• _Excerpt provided_
● ● ● ● ● ● ●
# Air Cleaner



## BABYBURR (Nov 4, 2021)

Well, I’ve looked and looked without success to find a 1/16 scale custom air cleaner. So, can anyone give me an idea of how to find one or to make one? I’m gonna look at Ace hardware for a small thin washer that maybe could work. I don’t know??? Ideas?
Thanks


----------



## Milton Fox Racing (May 27, 2014)

Surprised the 3D people dont have one.

If you are going hardware supply, the thin one might work for the lid but maybe a rubber or hard plastic for the base.


----------



## Milton Fox Racing (May 27, 2014)

How about PVC pipe? If you can find a close diameter - you could then customize the height!


----------



## BABYBURR (Nov 4, 2021)

Great ideas guys. Thanks


----------



## aussiemuscle308 (Dec 2, 2014)

it depends what style you're looking for and how much you're willing to spend.
try sandwiching foam between styrene disks. the foam from meat trays looks quite reasonable.
or








Air Cleaner 5/8 x 5/32 (1/25 & 1/24)


Visit Model Roundup for Model Car Kits - The best site for plastic model car kits! We have a large variety of current and out of production vintage plastic and resin model car kits to choose from. We also carry detailing and finishing supplies such as paints, photo-etch, decals, and adhesives.
● ● ● ● ● ● ●
• _Collected material_
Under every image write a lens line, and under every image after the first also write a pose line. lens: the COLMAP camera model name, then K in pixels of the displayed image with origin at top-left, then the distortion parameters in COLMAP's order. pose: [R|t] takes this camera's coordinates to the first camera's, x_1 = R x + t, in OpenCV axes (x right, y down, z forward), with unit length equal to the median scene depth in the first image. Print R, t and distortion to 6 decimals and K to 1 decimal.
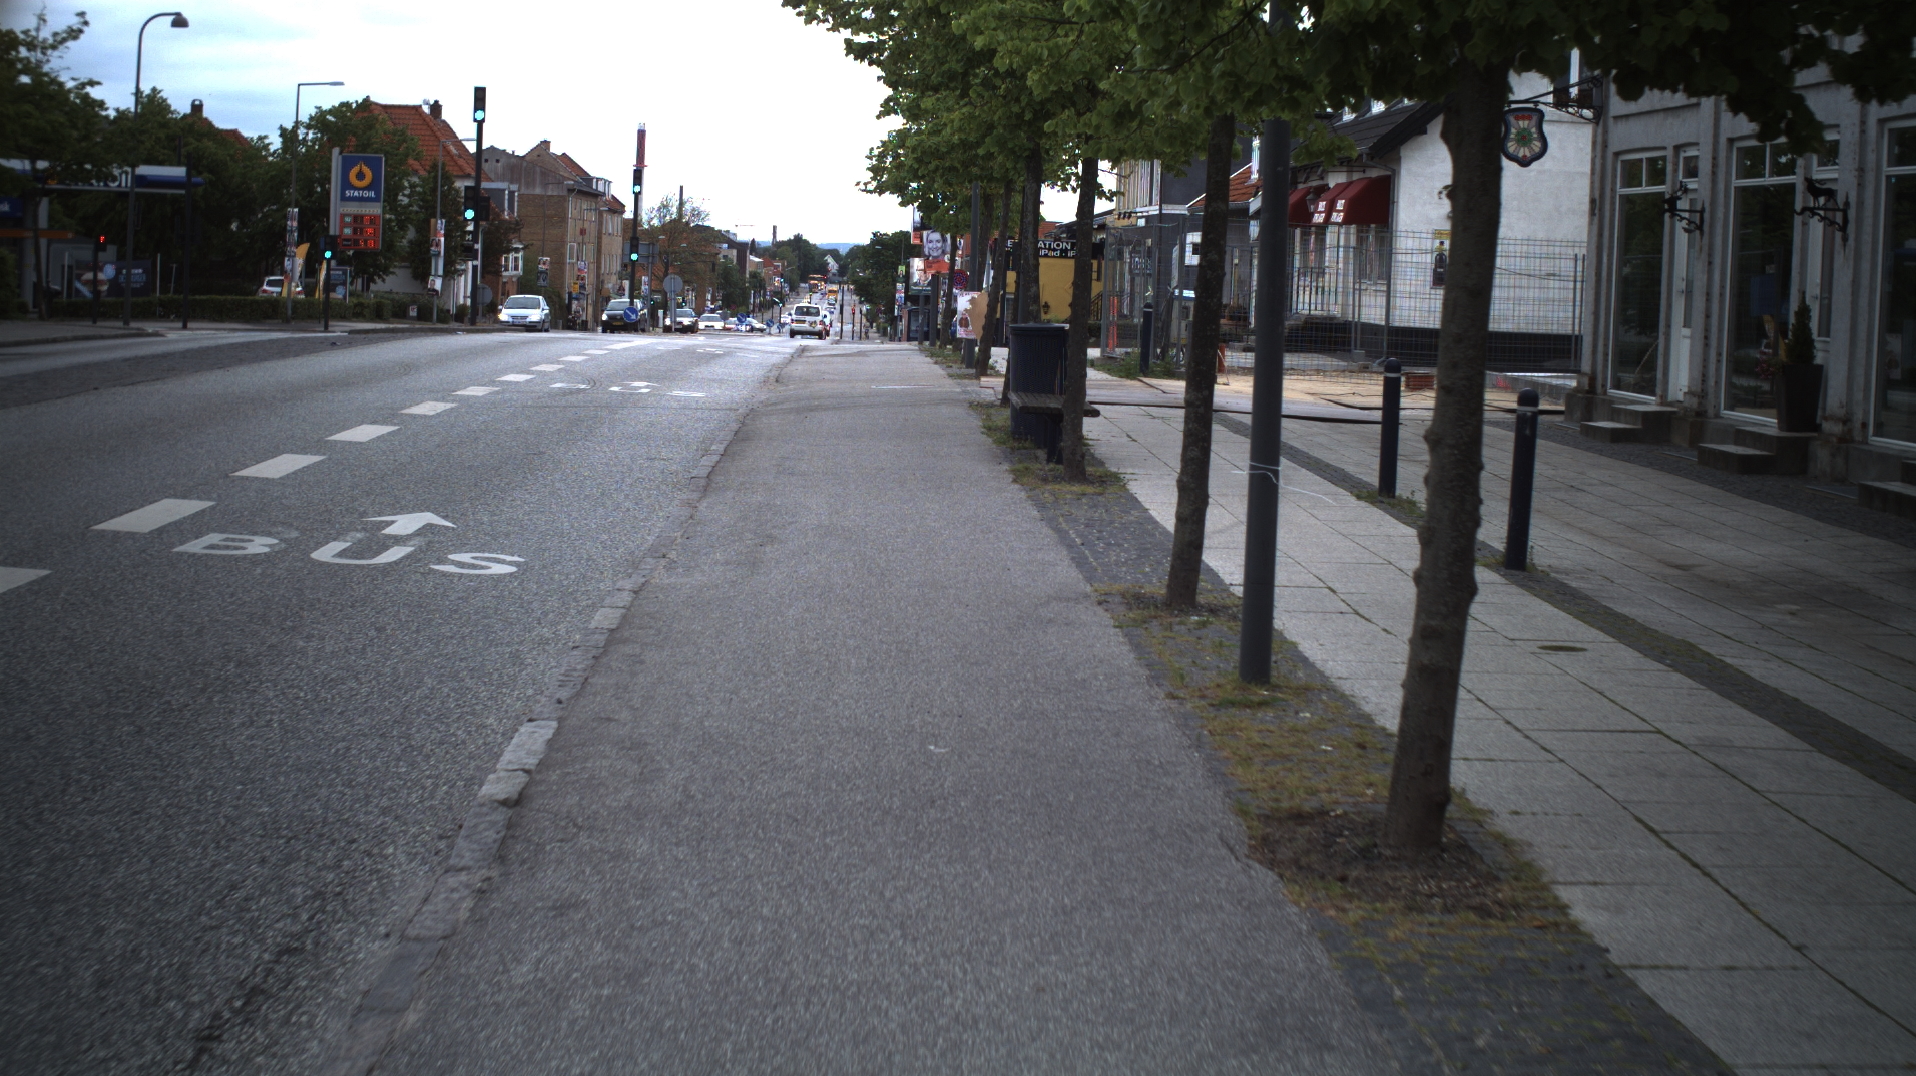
● ● ● ● ● ● ●
Resume the forum thread about finding or making a 1/16 scale air cleaner, picking up right after its last line.

• _Output of the task_
www.modelroundup.com












1:12 Scale Air Filter by JatoTheRipper on Shapeways


Check out 1:12 Scale Air Filter by JatoTheRipper on Shapeways and discover more 3D printed products in Vehicles.




www.shapeways.com


----------



## Andy Oldenburg (Feb 16, 2021)

There are so many air cleaner designs possible. My usual first step is to check out the net what kind of styles are common with the model i´m planing to build. Or I just doodle around and discover something striking, interesting or matching to my plans. Second step is checking my skills and materials, if I can build it myself (sheet styrene, foam, metal...). If not, then you can check suppliers. Good luck!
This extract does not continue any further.